Der stellvertretende Leiter des Stettiner Staatsarchivs, Witold Mijal, sprach über Archivarbeit als Möglichkeit der deutsch-polnischen Verständigung. Dem Motiv der Aussöhnung zwischen Deutschen und Polen in der Literatur war ein Beitrag des Danziger Professors Jerzy Samp gewidmet.

Dr. Janusc Ruszkowski, Professor an der Universität Stettin, beschäftigte sich in einem Beitrag mit Polen am Vorabend des EU-Beitritts. Auf der staatlichen Ebene ist der Entwurf der neuen EU-Verfassung in Polen in die Kritik geraten. Der Verzicht auf die Anrufung Gottes in der Präambel wird vehement beanstandet. Auch das Prinzip der "doppelten Mehrheit" und die geplante Reduzierung der EU-Kommissare von 25 auf 15 stoßen in Polen auf Widerstand. Die polnischen Landwirte empfinden die beabsichtigte Streichung der EU-Prämien für die Landwirtschaft als ungerecht. Polen hofft auf großzügige Aufbauhilfen der Europäischen Union, befürchtet aber, in den ersten Jahren nach dem Beitritt mehr Geld an Brüssel zahlen zu müssen, als es an Unterstützung aus den europäischen Strukturfonds bekommt. Auf der persönlichen Ebene ändert sich für die Polen nach dem 1. Mai 2004 nicht viel. Die deutsch-polnische Grenze wird für die Bewohner der beiden Nachbarstaaten durchlässiger, die Zölle entfallen mit der Einführung des Binnenmarktes. Gleichwohl bilden Oder und Neiße auch weiterhin eine "Schengen-Außengrenze" und eine Grenze der Eurozone. Die Grenzkontrollen an den polnischen Ostgrenzen werden sich dagegen massiv verstärken. Die Vereinbarung, daß sich der europäische Arbeitsmarkt mit Ausnahme von Großbritannien und Irland erst in sieben Jahren für polnische Staatsbürger öffnen wird, ist im Nachbarland mit großer Enttäuschung aufgenommen worden. Auf Skepsis stößt auch die Tatsache, daß künftig Ausländer in Polen kommunale Ämter übernehmen dürfen. Professor Ruszkowski forderte von seinen Landsleuten eine mentale Veränderung. Er zeigte sich zuversichtlich, daß die jüngere Generation in seinem Land gute Europäer hervorbringen werde.

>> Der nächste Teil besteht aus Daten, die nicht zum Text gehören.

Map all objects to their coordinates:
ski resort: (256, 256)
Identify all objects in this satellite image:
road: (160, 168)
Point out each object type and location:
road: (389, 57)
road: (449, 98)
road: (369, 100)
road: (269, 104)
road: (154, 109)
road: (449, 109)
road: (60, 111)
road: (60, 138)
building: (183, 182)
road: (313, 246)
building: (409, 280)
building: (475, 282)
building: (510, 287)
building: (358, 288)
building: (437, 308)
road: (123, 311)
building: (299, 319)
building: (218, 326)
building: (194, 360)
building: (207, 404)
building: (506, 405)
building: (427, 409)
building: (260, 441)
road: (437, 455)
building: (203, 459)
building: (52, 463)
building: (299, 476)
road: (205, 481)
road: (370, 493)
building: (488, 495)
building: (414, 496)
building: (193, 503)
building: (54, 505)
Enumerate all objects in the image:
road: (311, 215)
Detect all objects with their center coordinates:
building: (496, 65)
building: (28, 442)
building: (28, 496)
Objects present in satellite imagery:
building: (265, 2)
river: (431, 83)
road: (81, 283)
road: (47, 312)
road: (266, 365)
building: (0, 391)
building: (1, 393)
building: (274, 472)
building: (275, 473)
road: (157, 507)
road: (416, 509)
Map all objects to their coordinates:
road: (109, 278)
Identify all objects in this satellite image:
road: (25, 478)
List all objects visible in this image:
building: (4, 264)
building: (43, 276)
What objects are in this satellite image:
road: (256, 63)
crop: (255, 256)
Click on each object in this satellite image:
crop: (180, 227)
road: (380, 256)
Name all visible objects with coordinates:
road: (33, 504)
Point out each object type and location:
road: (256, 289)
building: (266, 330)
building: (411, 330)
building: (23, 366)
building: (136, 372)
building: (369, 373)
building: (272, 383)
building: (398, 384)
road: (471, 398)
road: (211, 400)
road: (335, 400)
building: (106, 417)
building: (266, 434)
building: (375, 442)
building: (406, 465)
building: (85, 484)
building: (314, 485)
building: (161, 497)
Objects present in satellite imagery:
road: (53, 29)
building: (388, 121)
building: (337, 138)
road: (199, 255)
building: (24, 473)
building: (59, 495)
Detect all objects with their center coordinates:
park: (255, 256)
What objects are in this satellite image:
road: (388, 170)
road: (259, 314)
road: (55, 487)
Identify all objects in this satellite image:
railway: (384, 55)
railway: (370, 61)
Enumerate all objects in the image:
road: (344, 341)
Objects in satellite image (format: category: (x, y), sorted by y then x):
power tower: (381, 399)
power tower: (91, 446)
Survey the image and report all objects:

Die Tagung in Külz kann im Sinne des Grußwortes des polnischen Staatspräsidenten Aleksander Kwasniewski für den Zweiten Kommunalpolitischen Kongreß der Freundeskreis Ostdeutschland 2001 in Elbing als weiterer Schritt des gegenseitigen Verständnisses und der Annäherung zwischen Deutschen und Polen betrachtet werden. Auch in Pommern wird seit einiger Zeit auf kommunaler Ebene ein gewichtiger Beitrag zum Bau des "Hauses Europa" geleistet. Die Tagung hat deutlich gemacht, daß sich der Pommersche Kreis- und Städtetag und die Heimatkreisgemeinschaften in der Pommerschen Freundeskreis dem kommunalpolitischen Weg der Freundeskreis Ostdeutschland angeschlossen haben.